Валерий Питка кивнул головой. Он не знал, должен ли что-то ответить, представиться или, может, улыбнуться. Стоит ли беспокоиться, что «пулицаи» могут найти у него коммунистическую бібулу[19], которую вчера дал ему на хранение сосед? Старик сидел возле комиссара, беспомощно ерзал и разминал пальцы, заскорузлые от тяжелой работы.
— Это родители несчастного Гени, да? — спросил Цыган, кивнув на закаменевшую от горя пару. — А вы кто?
— Рыхтык[20], то родители, — сказал Валерий. — А я дед.
Имя убитого ребенка было, как взрыв бомбы. Мать мальчика зашаталась, ее голова упала на стол. Женщина заголосила. Ее грубые, короткие пальцы вцепились в волосы, заколотые костяным гребнем. Слезы текли по запястьям и сплывали на голые локти. Она заводила тонким, пронзительным голосом, что рассекал воздух как скальпель, словно нож, который устремлялся в тело ее ребенка.

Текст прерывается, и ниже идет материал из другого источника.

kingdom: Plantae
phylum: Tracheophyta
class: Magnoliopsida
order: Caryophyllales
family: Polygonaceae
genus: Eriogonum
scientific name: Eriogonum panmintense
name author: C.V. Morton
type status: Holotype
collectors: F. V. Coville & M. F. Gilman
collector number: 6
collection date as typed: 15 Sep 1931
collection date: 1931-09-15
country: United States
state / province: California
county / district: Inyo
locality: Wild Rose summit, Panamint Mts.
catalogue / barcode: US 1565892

Каменщик Игнаций Питка почти никогда не плакал, ни от физической, ни от душевной боли. Он не заплакал даже тогда, когда упал с лесов на костеле капуцинов и увидел, как его штаны пронзает сломанная кость, которая сначала пробила кожу. Не плакал и тогда, когда на танцах возле пивной «Под сорокой» умерла его любимая невеста, Вильгельминка, которая задохнулась от укуса осы. Не плакал он и сегодня, когда должен был опознать в морге тело своего сына. Лишь имя «Геня», которое он дал мальчику вопреки жене, вызвало реакцию, которая случалась у него разве в детстве. В горле Игнаций почувствовал жгучую горечь и перестал быть тем, кем был всегда. Сейчас он стал олицетворением сплошной боли, а не решительным батяром из-под костела святой Эльжбеты.
Сначала он плакал молча, но потом не мог совладать со стоном. Он больше не видел ни полицейских, ни жены, ни отца, ни даже самого младшего сынка Зигмуся, который именно проснулся и стоял в кухне, держась за штанину отцовских брюк. Из всех детей как раз он больше всего напоминал своего умершего брата, маленького покойника, что лежал сейчас в морге.

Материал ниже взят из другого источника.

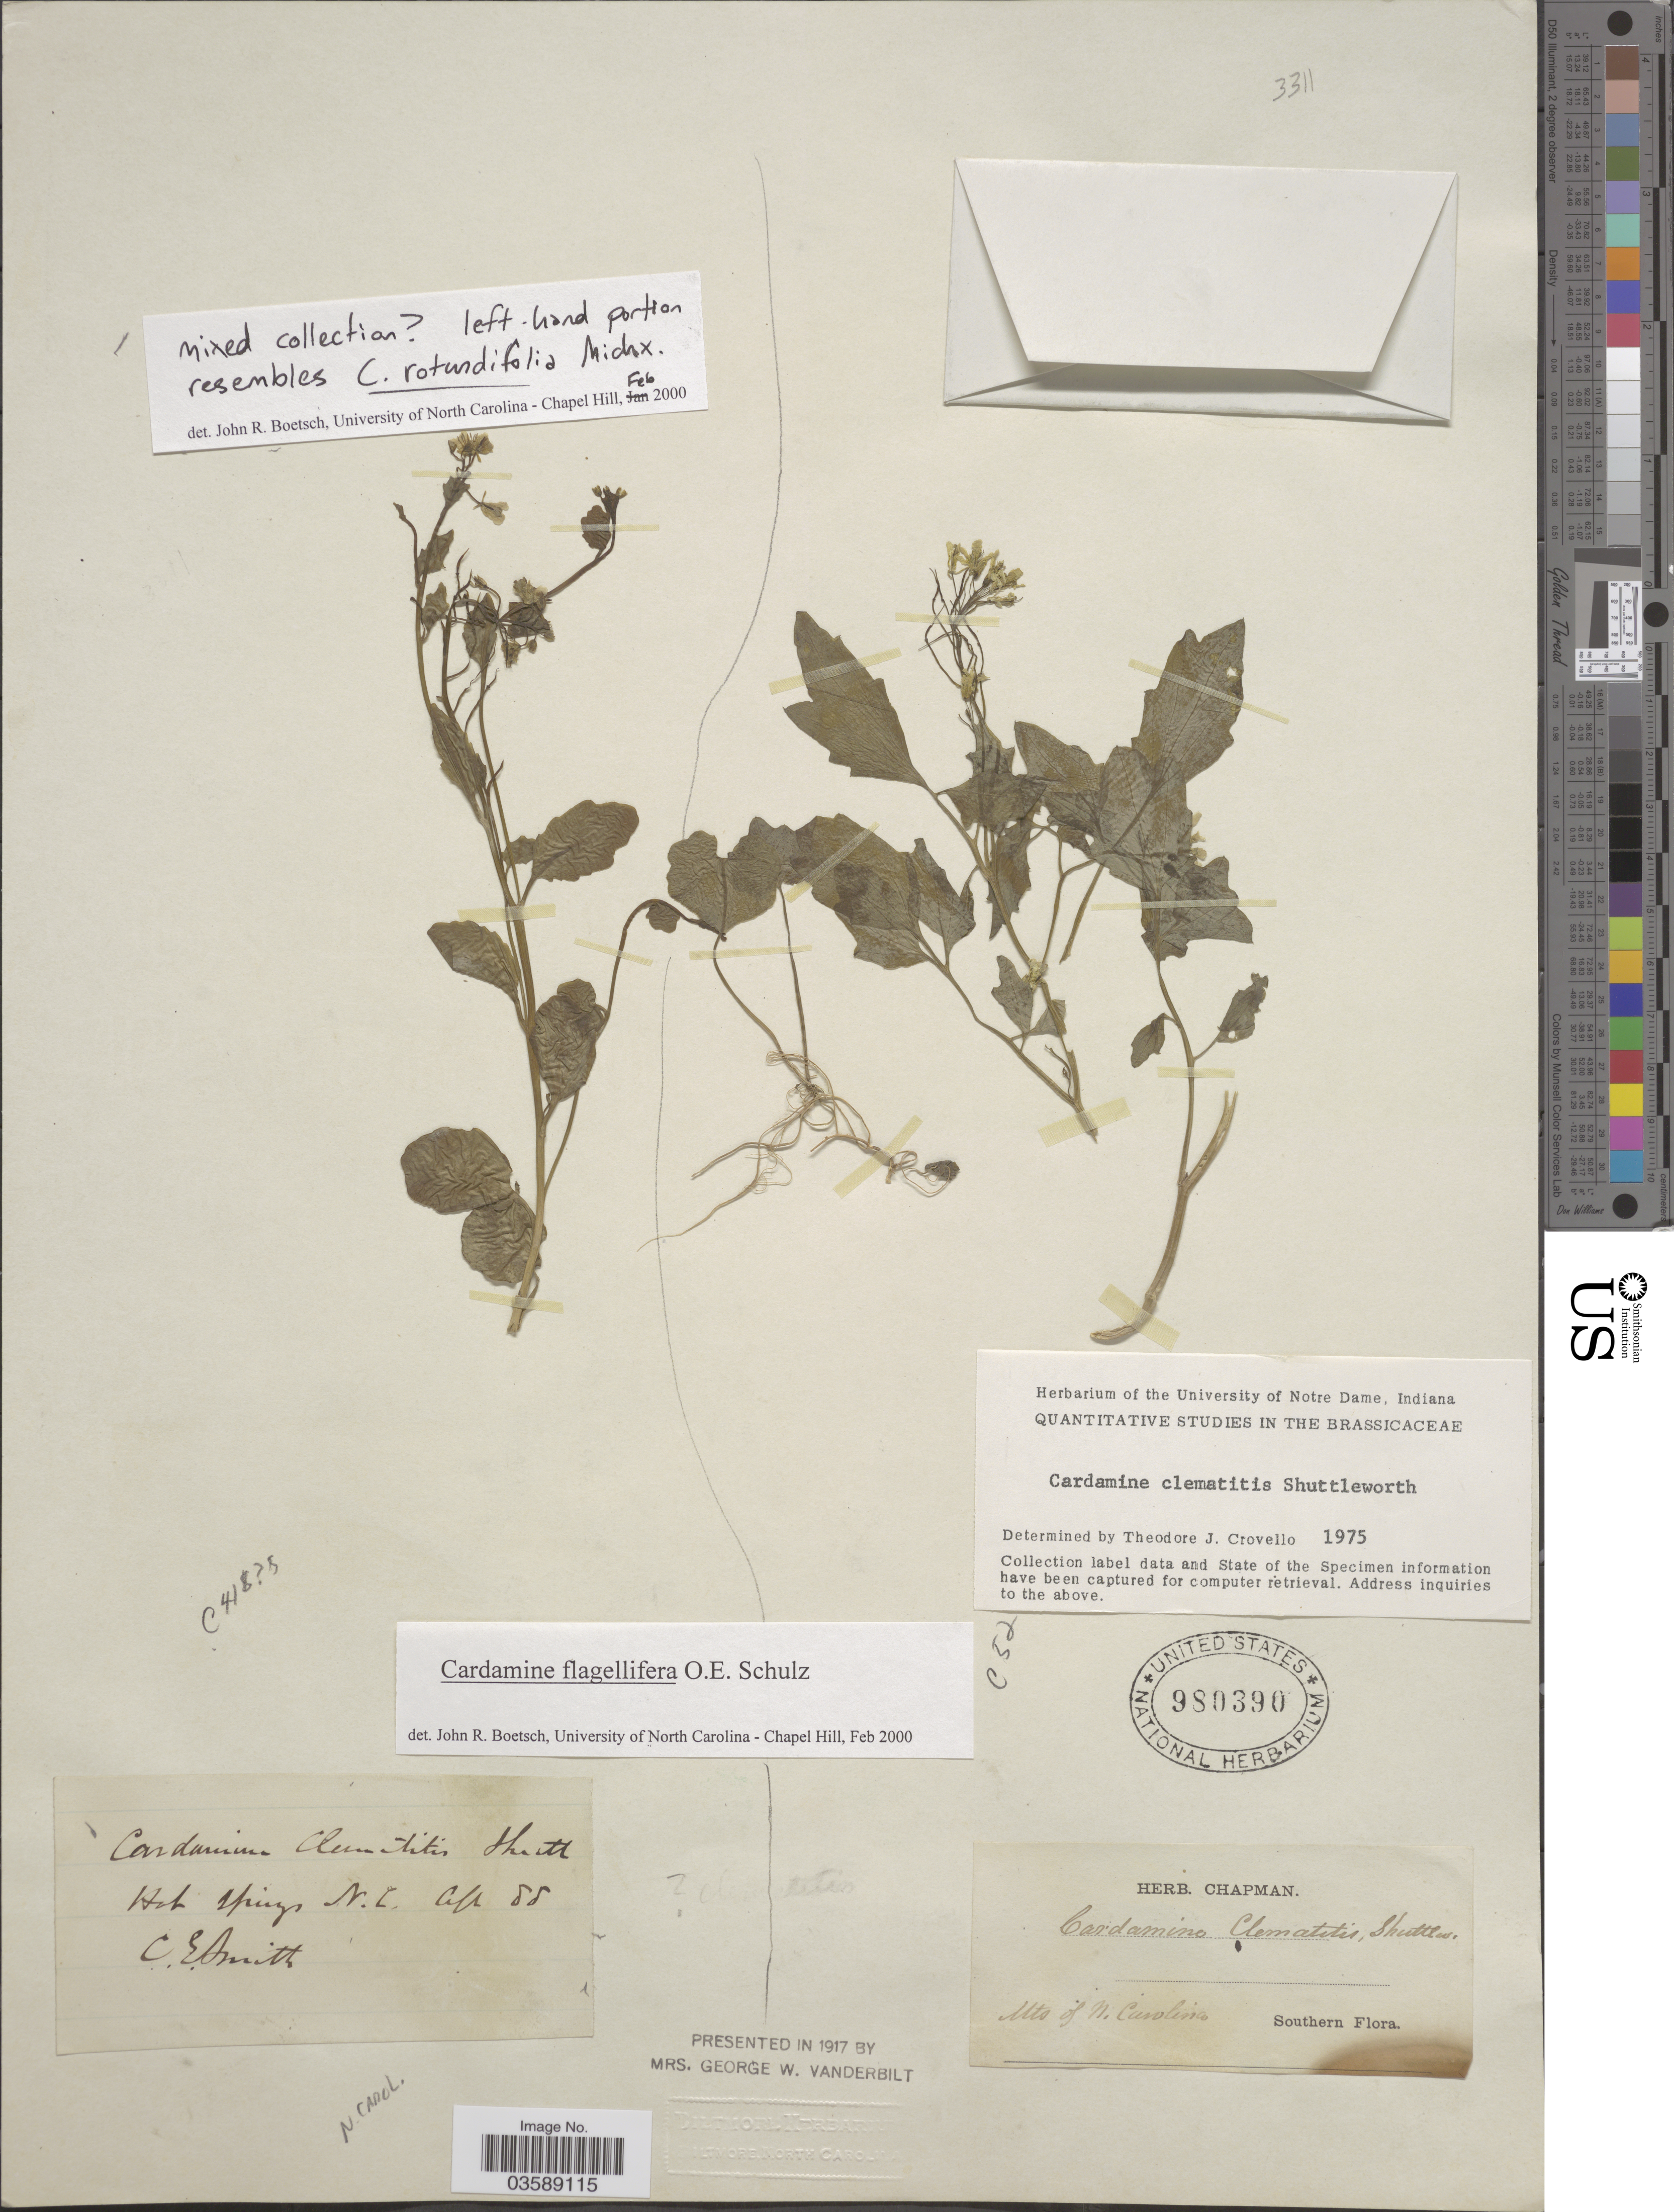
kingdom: Plantae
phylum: Tracheophyta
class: Magnoliopsida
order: Brassicales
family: Brassicaceae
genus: Cardamine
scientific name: Cardamine flagellifera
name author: O.E. Schulz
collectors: ex herb. Chapman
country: United States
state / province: North Carolina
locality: Mts of N. Carolina. Southern.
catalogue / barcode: US 980390-2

Игнаций Питка не слышал разговоры отца с полицейскими.
— Кто еще к вам приходил? — спросил аспирант Цыган, записывая очередную фамилию в записной книжке. — Но кроме родных и соседей!
Старый столяр нахмурился.
— Пан Питка, — отозвался Попельский, — мои люди уже опросили детей во дворе, с которыми в тот день играл Геня. Дети рассказали, что играли в прятки по соседству. Одна девочка сказала, что Геня спрятался во дворе за овощной лавочкой на улице Королевы Ядвиги. Было после полудня, тепло. На этом дворе собираются жители, играют в карты и шашки. Геня должен был выйти из-за лавочки с кем-то, кого он хорошо знал. Если бы его зацепил незнакомый, он бы вырывался, кричал. Кто-то бы его услышал, кто-то заметил бы, что мальчик сопротивляется. Назовите мне, пан Питка, все фамилии, которые только придут вам на ум! Всех, кто когда-нибудь к вам приходил. Кого Геня мог знать!
— Ей-богу, что не знаю, — ответил старый столяр, приминая табак в бумажке и думая про своего соседа-коммуниста.
— Пусть бы он уже перестал скручивать эту самокрутку, — прошептал Попельский своему заместителю. — Дай, Стефцю, ему сигарету. И мне тоже.